RECORD EXCERPTS
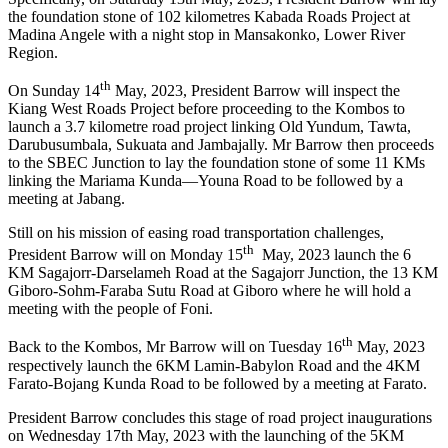
the foundation stone of 102 kilometres Kabada Roads Project at
Madina Angele with a night stop in Mansakonko, Lower River
Region.
th
On Sunday 14
May, 2023, President Barrow will inspect the
Kiang West Roads Project before proceeding to the Kombos to
launch a 3.7 kilometre road project linking Old Yundum, Tawta,
Darubusumbala, Sukuata and Jambajally. Mr Barrow then proceeds
to the SBEC Junction to lay the foundation stone of some 11 KMs
linking the Mariama Kunda—Youna Road to be followed by a
meeting at Jabang.
Still on his mission of easing road transportation challenges,
th
President Barrow will on Monday 15
May, 2023 launch the 6
KM Sagajorr-Darselameh Road at the Sagajorr Junction, the 13 KM
Giboro-Sohm-Faraba Sutu Road at Giboro where he will hold a
meeting with the people of Foni.
th
Back to the Kombos, Mr Barrow will on Tuesday 16
May, 2023
respectively launch the 6KM Lamin-Babylon Road and the 4KM
Farato-Bojang Kunda Road to be followed by a meeting at Farato.
President Barrow concludes this stage of road project inaugurations
on Wednesday 17th May, 2023 with the launching of the 5KM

EXERCISE OBJECTIVE
In repeating the entries, exclude the pictures and alter nothing else.

REPLY TO THE EXERCISE
the foundation stone of 102 kilometres Kabada Roads Project at
Madina Angele with a night stop in Mansakonko, Lower River
Region.
th
On Sunday 14
May, 2023, President Barrow will inspect the
Kiang West Roads Project before proceeding to the Kombos to
launch a 3.7 kilometre road project linking Old Yundum, Tawta,
Darubusumbala, Sukuata and Jambajally. Mr Barrow then proceeds
to the SBEC Junction to lay the foundation stone of some 11 KMs
linking the Mariama Kunda—Youna Road to be followed by a
meeting at Jabang.
Still on his mission of easing road transportation challenges,
th
President Barrow will on Monday 15
May, 2023 launch the 6
KM Sagajorr-Darselameh Road at the Sagajorr Junction, the 13 KM
Giboro-Sohm-Faraba Sutu Road at Giboro where he will hold a
meeting with the people of Foni.
th
Back to the Kombos, Mr Barrow will on Tuesday 16
May, 2023
respectively launch the 6KM Lamin-Babylon Road and the 4KM
Farato-Bojang Kunda Road to be followed by a meeting at Farato.
President Barrow concludes this stage of road project inaugurations
on Wednesday 17th May, 2023 with the launching of the 5KM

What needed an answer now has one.